U.S. Markets closed

Carlyle to raise USD2.4-2.5bn debt for Illinois deal

By Natalie Harrison

NEW YORK, Feb 7 (IFR) - Private equity group Carlyle is expected to fund its acquisition of Illinois Tool Works Inc's industrial packaging unit with around USD2.4bn-USD2.5bn of debt, according to market sources.

Leverage is expected to be in the region of 6.75 times Ebitda, and the majority of the debt will be raised in the leveraged loan market, one of the sources said.

The debt is expected to be split between around USD1.6bn-1.7bn of secured first-lien leveraged loans and around USD800-900m in unsecured high-yield bonds. Leverage on the loans is around 4.5 times Ebitda.

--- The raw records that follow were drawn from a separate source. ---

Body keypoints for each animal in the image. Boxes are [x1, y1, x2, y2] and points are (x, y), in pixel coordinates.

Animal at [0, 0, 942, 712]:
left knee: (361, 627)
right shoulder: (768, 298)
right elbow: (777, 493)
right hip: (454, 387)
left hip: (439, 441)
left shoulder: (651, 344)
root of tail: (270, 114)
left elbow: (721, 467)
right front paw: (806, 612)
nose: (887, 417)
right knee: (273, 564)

"It's a great deal," said another source.

"The company has been disposing of assets and focusing on its core business. It gives the sponsor the opportunity to come in and refocus the enterprise and give managers new incentive."

Carlyle said late on Thursday that it had agreed to buy the business for USD3.2bn, and had secured committed debt financing from JP Morgan Chase, Goldman Sachs, Bank of America Merrill Lynch, Barclays, Citigroup and Credit Suisse.

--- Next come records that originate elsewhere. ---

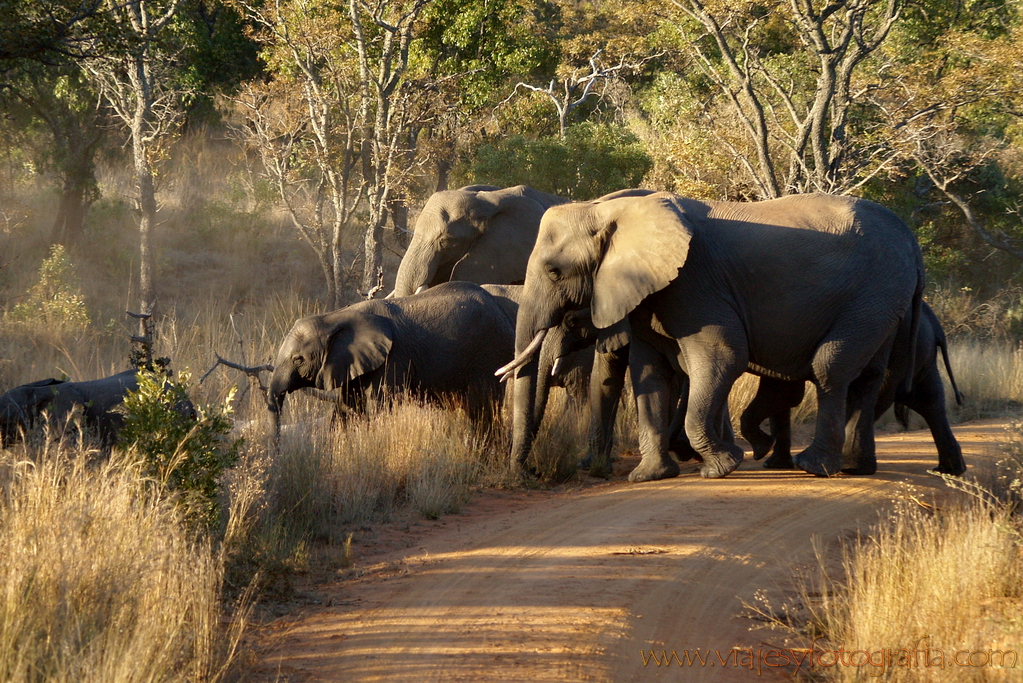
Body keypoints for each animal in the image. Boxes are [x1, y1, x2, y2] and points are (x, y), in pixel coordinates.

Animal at [505, 191, 928, 480]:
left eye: (555, 272)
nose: (529, 474)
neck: (611, 208)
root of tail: (910, 238)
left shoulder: (692, 282)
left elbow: (724, 355)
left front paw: (722, 466)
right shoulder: (650, 294)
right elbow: (650, 371)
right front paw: (650, 477)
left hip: (874, 292)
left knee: (831, 366)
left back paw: (812, 466)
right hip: (882, 303)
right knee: (867, 377)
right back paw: (856, 468)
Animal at [736, 302, 965, 474]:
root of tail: (935, 324)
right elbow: (782, 391)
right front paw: (773, 464)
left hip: (902, 347)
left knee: (888, 390)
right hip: (919, 352)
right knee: (928, 399)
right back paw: (949, 470)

Goldman Sachs and JP Morgan are the quarterbacks for the financing, the sources said.

The timing of the deal is not yet certain, but it could come to market as soon as late March. Syndication of the bridge loan is expected to get under way soon.

The remainder of the financing will come in the form of equity from the private equity group's USD13bn Carlyle Partners VI buyout fund.

Leveraged finance bankers are hoping that a pick-up in mergers and acquisitions will help bolster fees in 2014.

The issue is even more crucial this year amid expectations that high-yield bond supply will drop by at least 10% as fewer companies refinance their debt.

Bankers expect more strategic acquisitions as corporates potentially spin-off non-core assets, but are less optimistic about leveraged buyouts increasing.

"I wouldn't say that spin-offs like this are a trend, but there is bound to be more," said one of the sources.